* **Fragmento**
Buenísimos los cuentos. Se viven, atrapan y hacen recordar. Esta publicación todo un éxito. Felicitaciones Carlos Arturo
Carlos,
Una buena historia y además bien contada te atrapa. Gracias por atraparme. ¿Cuando tendremos otra?
Carlos, tan pronto recibí tu mensaje me di a la búsqueda de este par de cuentos, consciente de lo que podría ocurrir si empezaba a leerlos… ¡y ocurrió! Como siempre me sucede con tus historias, escritas o narradas, ya no pude parar hasta llegar al final. Me encantan tus cuentos y me encantan las reacciones que provocan entre quienes te conocemos en calidad de docente, colega y amigo. ¡Felicitaciones por el nuevo libro!
Siempre disfruto cuando los hombres recuerdan su pasado y buscan en la memoria, fragmentos de niñez, anécdotas que valen la pena compartirse. Me gusta su estilo, el lugar de donde recoge la inspiración, la manera en la que teje la historia. Me gustaría encontrar más de su personalidad ocurrente y pícara. Chevere que lo haya compartido con sus estudiantes.
Carlos, qué bueno haber encontrado estos cuentos. ¡Quedé antojado de leer más cuentos de un hombre común e historias para no olvidar!
Carlos, como siempre maravillosos cuentos que llegan al corazón, en especial el de la cromatografía porque me recordó sus clases. Empezando por poco espero llegar a deleitar tanto a mis estudiantes como este profesor lo logró con su estudiante, y como usted lo logró conmigo.

* **Conjunto de filas**
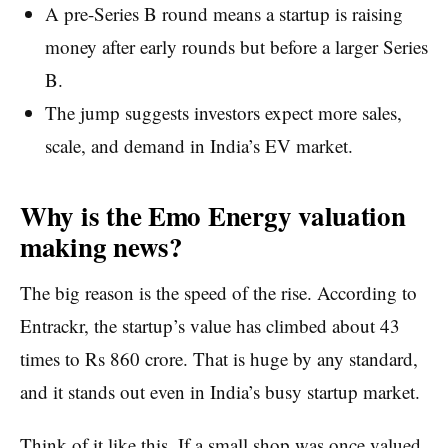
A pre-Series B round means a startup is raising
money after early rounds but before a larger Series
B.
The jump suggests investors expect more sales,
scale, and demand in India’s EV market.
Why is the Emo Energy valuation
making news?
The big reason is the speed of the rise. According to
Entrackr, the startup’s value has climbed about 43
times to Rs 860 crore. That is huge by any standard,
and it stands out even in India’s busy startup market.
Think of it like this. If a small shop was once valued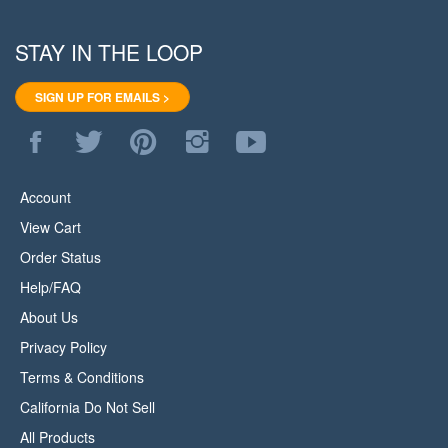
STAY IN THE LOOP
SIGN UP FOR EMAILS >
Like
Follow
Pin
Follow
Subscribe
WoodStore.Net
WoodStore.Net
WoodStore.Net
WoodStore.Net
to
on
on
to
on
WoodStore.Net's
Facebook
Twitter
Pinterest
Instagram
YouTube
Account
Channel
View Cart
Order Status
Help/FAQ
About Us
Privacy Policy
Terms & Conditions
California Do Not Sell
All Products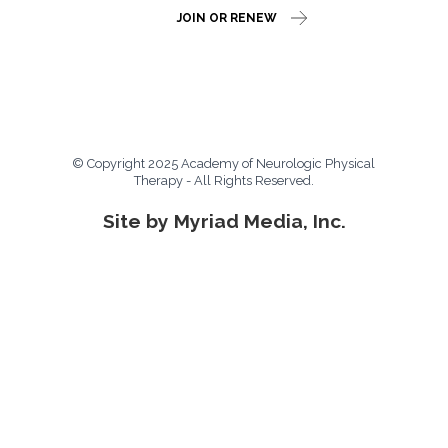
JOIN OR RENEW
© Copyright 2025 Academy of Neurologic Physical
Therapy - All Rights Reserved.
Site by Myriad Media, Inc.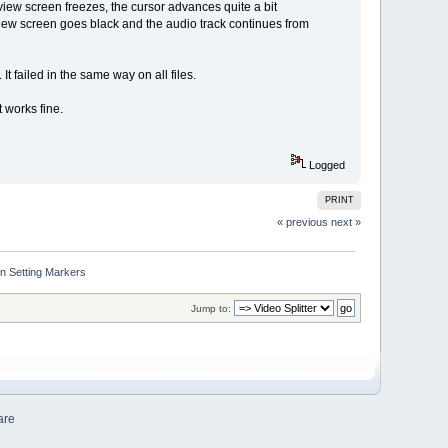
preview screen freezes, the cursor advances quite a bit
review screen goes black and the audio track continues from
It failed in the same way on all files.
 works fine.
Logged
PRINT
« previous
next »
n Setting Markers
Jump to:
are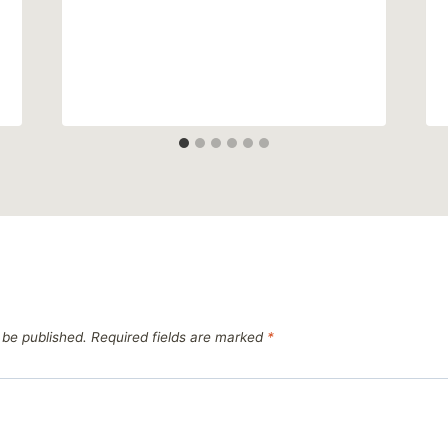
 be published.
Required fields are marked
*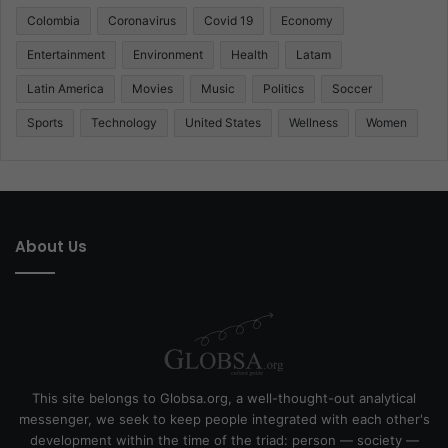
Colombia
Coronavirus
Covid 19
Economy
Entertainment
Environment
Health
Latam
Latin America
Movies
Music
Politics
Soccer
Sports
Technology
United States
Wellness
Women
About Us
This site belongs to Globsa.org, a well-thought-out analytical
messenger, we seek to keep people integrated with each other's
development within the time of the triad: person — society —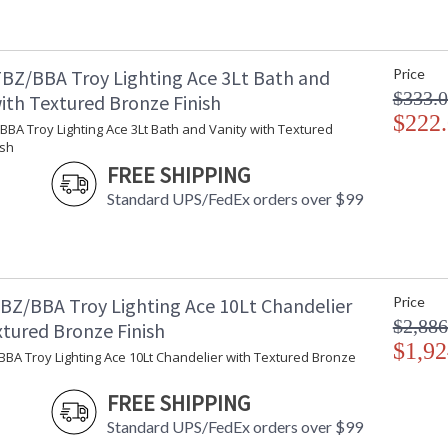
Carton Width
: 
Carton Length
: 
Number of Cartons
: 
BZ/BBA Troy Lighting Ace 3Lt Bath and
Price
Ships Via
:
$333.
ith Textured Bronze Finish
Country Of Origin
:
$222
Catalog Page Number
: 
BA Troy Lighting Ace 3Lt Bath and Vanity with Textured
ish
Availability
:
Warranty
:
FREE SHIPPING
Standard UPS/FedEx orders over $99
BZ/BBA Troy Lighting Ace 10Lt Chandelier
Price
$2,886
xtured Bronze Finish
$1,92
BBA Troy Lighting Ace 10Lt Chandelier with Textured Bronze
FREE SHIPPING
UL Listed Dry Location
Standard UPS/FedEx orders over $99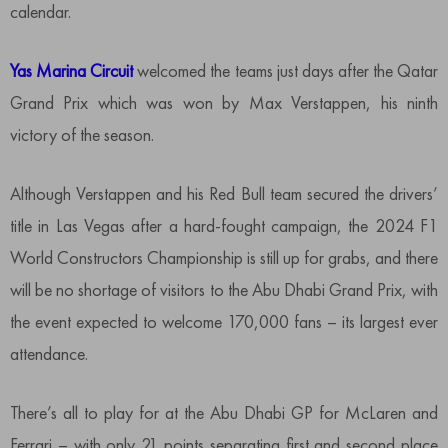
calendar.
Yas Marina Circuit
welcomed the teams just days after the Qatar
Grand Prix which was won by Max Verstappen, his ninth
victory of the season.
Although Verstappen and his Red Bull team secured the drivers’
title in Las Vegas after a hard-fought campaign, the 2024 F1
World Constructors Championship is still up for grabs, and there
will be no shortage of visitors to the Abu Dhabi Grand Prix, with
the event expected to welcome 170,000 fans – its largest ever
attendance.
There’s all to play for at the Abu Dhabi GP for McLaren and
Ferrari – with only 21 points separating first and second place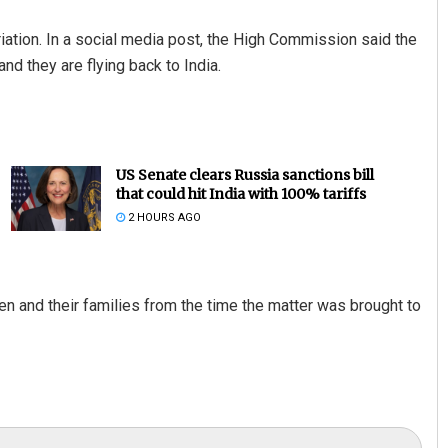
iation. In a social media post, the High Commission said the
d they are flying back to India.
US Senate clears Russia sanctions bill
that could hit India with 100% tariffs
2 HOURS AGO
n and their families from the time the matter was brought to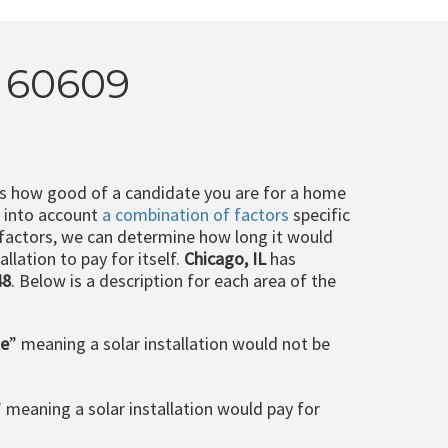
L 60609
ts how good of a candidate you are for a home
e into account
a combination of factors
specific
 factors, we can determine how long it would
llation to pay for itself.
Chicago, IL
has
48
. Below is a description for each area of the
le
” meaning a solar installation would not be
” meaning a solar installation would pay for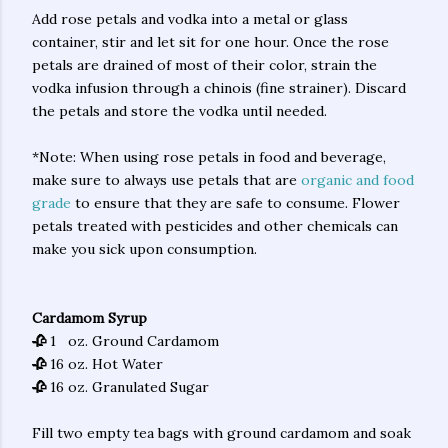
Add rose petals and vodka into a metal or glass
container, stir and let sit for one hour. Once the rose
petals are drained of most of their color, strain the
vodka infusion through a chinois (fine strainer). Discard
the petals and store the vodka until needed.
*Note: When using rose petals in food and beverage,
make sure to always use petals that are
organic and food
grade
to ensure that they are safe to consume. Flower
petals treated with pesticides and other chemicals can
make you sick upon consumption.
Cardamom Syrup
🥀
1 oz. Ground Cardamom
🥀
16 oz. Hot Water
🥀
16 oz. Granulated Sugar
Fill two empty tea bags with ground cardamom and soak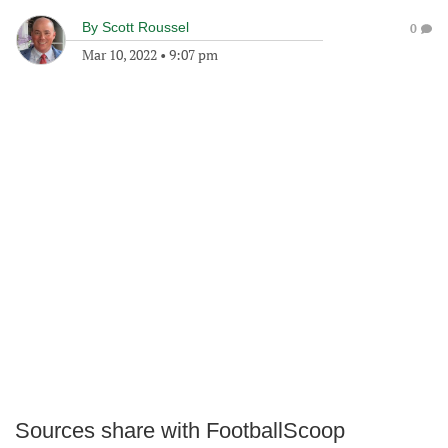
By
Scott Roussel
0
Mar 10, 2022
•
9:07 pm
Sources share with FootballScoop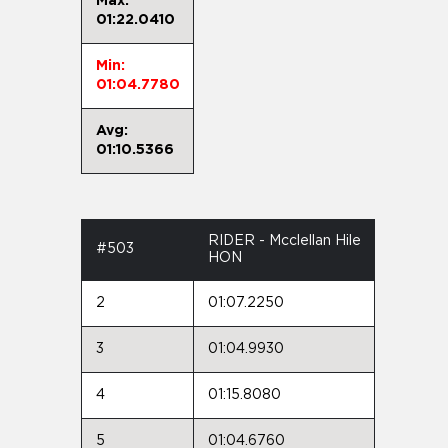
Max:
01:22.0410
Min:
01:04.7780
Avg:
01:10.5366
RIDER - Mcclellan Hile
#503
HON
2
01:07.2250
3
01:04.9930
4
01:15.8080
5
01:04.6760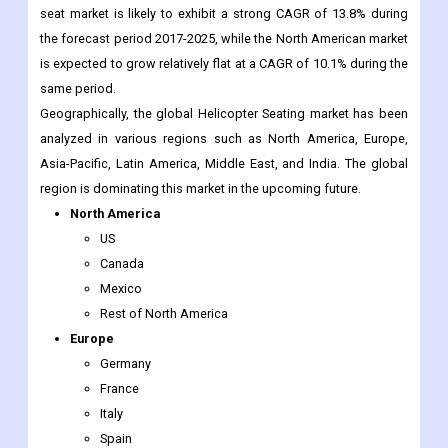
seat market is likely to exhibit a strong CAGR of 13.8% during
the forecast period 2017-2025, while the North American market
is expected to grow relatively flat at a CAGR of 10.1% during the
same period.
Geographically, the global Helicopter Seating market has been
analyzed in various regions such as North America, Europe,
Asia-Pacific, Latin America, Middle East, and India. The global
region is dominating this market in the upcoming future.
North America
US
Canada
Mexico
Rest of North America
Europe
Germany
France
Italy
Spain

* **Acciones requeridas**
[1] Reproduce el tramo del fragmento que arranca con "Carlos, tan pronto" y concluye con "el nuevo libro!", renombrando "cuentos" como "relatos".
[2] Prosigue el fragmento de comentarios sobre los cuentos de Carlos a partir de donde termina.

* **Respuestas por tarea**
[1]
Carlos, tan pronto recibí tu mensaje me di a la búsqueda de este par de relatos, consciente de lo que podría ocurrir si empezaba a leerlos… ¡y ocurrió! Como siempre me sucede con tus historias, escritas o narradas, ya no pude parar hasta llegar al final. Me encantan tus relatos y me encantan las reacciones que provocan entre quienes te conocemos en calidad de docente, colega y amigo. ¡Felicitaciones por el nuevo libro!

[2]
Isabel y Valentina
Profesor Carlos, fue un buen pasaje imaginativo el que nos produjo su texto, la naturalidad y el léxico critiano son de admiración, creando un ambiente acogedor y agradable al entender humano.
Nuestras más gratas felicitaciones.
Profe, me alegro que le hayan publicado su historia, y ojala nos siga compartiendo sus anécdotas!
Conocía la tradición, pero nunca me había parecido tan entretenida, muy buena manera de narrar la historia felicitaciones profe, muy buen escritor, impresionante.
Querido y admirado profesor; me enorgullece de sobremanera haber sido una de sus estudiantes, de quien aprendí no solo sobre la materia de química… sino de un ser humano integro y que deja huella.
Me encantan sus historias… tienen el encanto que hace no querer parar hasta saber el desenlace final. 😉
MUCHAS FELICITACIONES…
Carlos te felicito de corazón por escribir estos bellos cuentos y estoy segura que Mama desde el cielo te felicita también por ellos, pues sabes cuanto le gustaba leer cada una de las palabras que componian tus cuentos.
Apreciado Carlos: brillante este, como todos tus otros cuentos que conozco. Cuantos recuerdos me traen tus «historias». Un abrazo
Muchas felicitaciones. La forma de escribir y los relatos no solo reflejan el disfrute de este arte, sino de una vida llena de experiencia. «Lo bueno, si breve, dos veces bueno»
Simplemente maravilloso, como todo lo que haces… tus palabras simplemente transmiten !!
Que orgullo tenerte como profesor!!
Felicitaciones por tan linda Historia !!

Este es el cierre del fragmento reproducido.